Each record that follows is to be duplicated exactly, though its pictures are not.

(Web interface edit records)
■ ■ ■

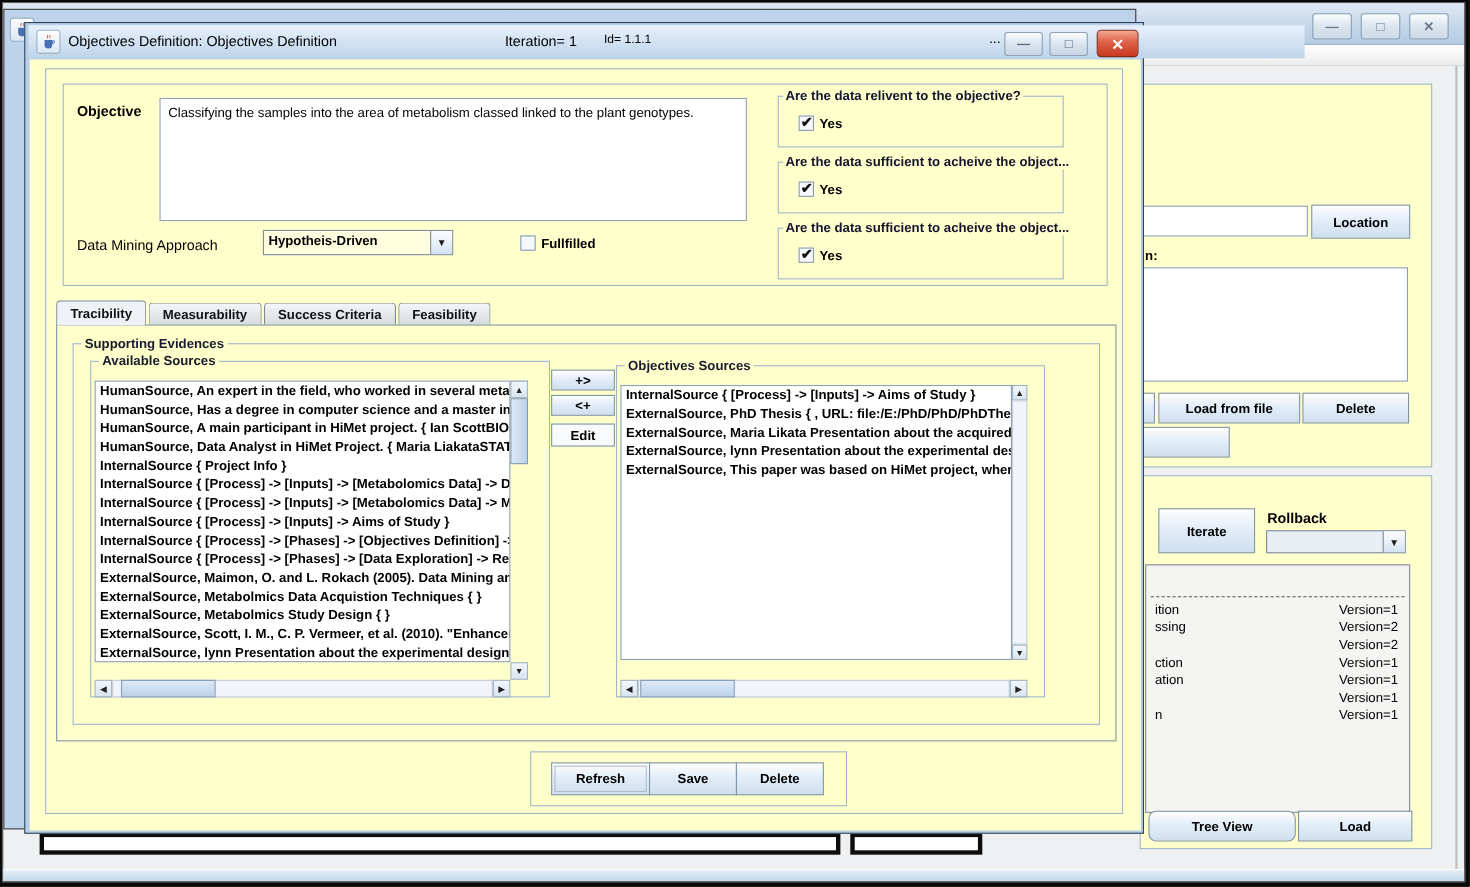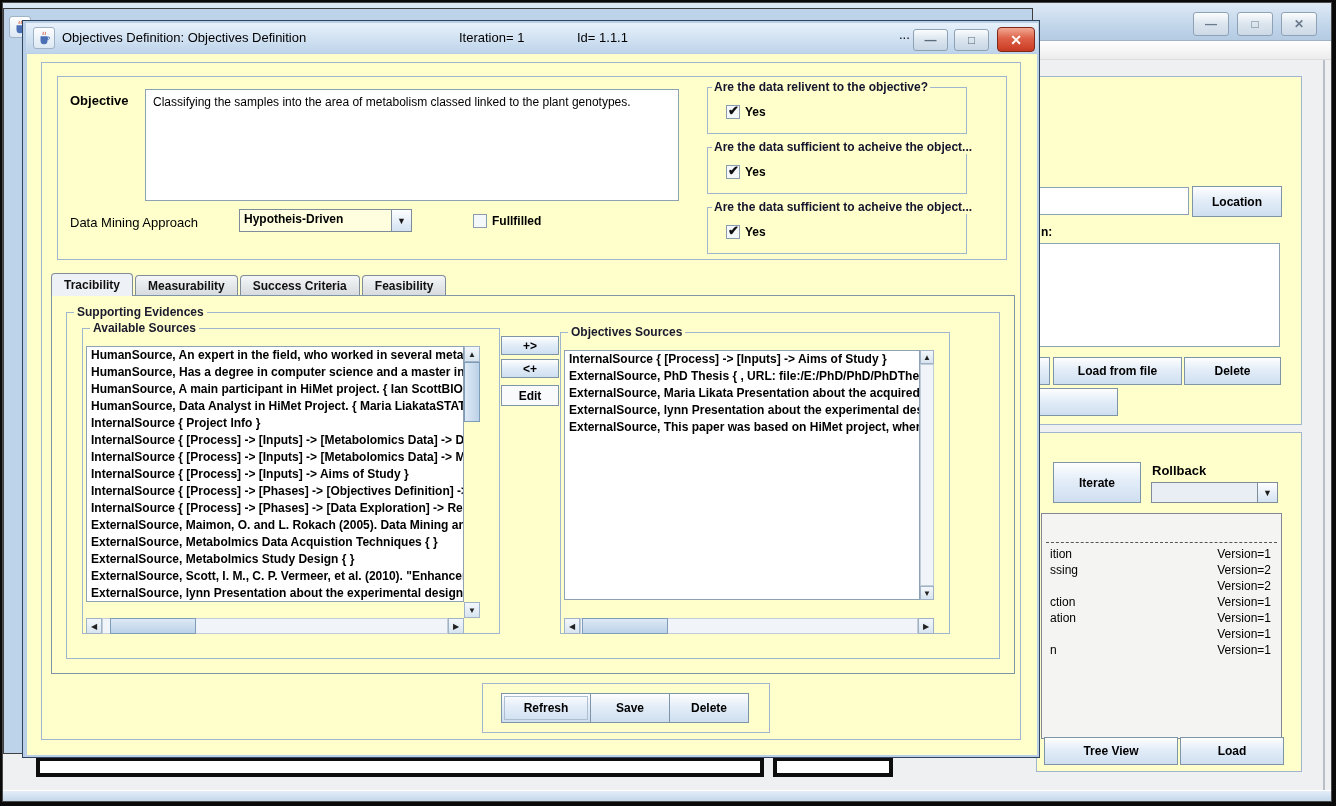--- a/index.html
+++ b/index.html
@@ -57,7 +57,7 @@
   
   #back-dialog { left:3px; top:8px; width:1030px; height:746px; background:#bdd3ea; border:1px solid #3f3f3f; }
   #front-dialog { left:22px; top:20px; width:1018px; height:738px; background:#b9cfe8; border:1px solid #30445c; }
-  #dlg-titlebar { position:absolute; left:3px; top:2px; width:1012px; height:30px;
+  #dlg-titlebar { position:absolute; left:3px; top:2px; width:1160px; height:30px;
     background:linear-gradient(#e7f1fb,#bed4ea); }
   #dlg-title { position:absolute; left:36px; top:7px; font-size:13px; color:#000; white-space:nowrap; }
   #dlg-iter { position:absolute; left:433px; top:7px; font-size:13px; color:#000; }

■ ■ ■

- SOLUTION -
--- a/index.html
+++ b/index.html
@@ -57,7 +57,7 @@
   
   #back-dialog { left:3px; top:8px; width:1030px; height:746px; background:#bdd3ea; border:1px solid #3f3f3f; }
   #front-dialog { left:22px; top:20px; width:1018px; height:738px; background:#b9cfe8; border:1px solid #30445c; }
-  #dlg-titlebar { position:absolute; left:3px; top:2px; width:1012px; height:30px;
+  #dlg-titlebar { position:absolute; left:3px; top:2px; width:1160px; height:30px;
     background:linear-gradient(#e7f1fb,#bed4ea); }
   #dlg-title { position:absolute; left:36px; top:7px; font-size:13px; color:#000; white-space:nowrap; }
   #dlg-iter { position:absolute; left:433px; top:7px; font-size:13px; color:#000; }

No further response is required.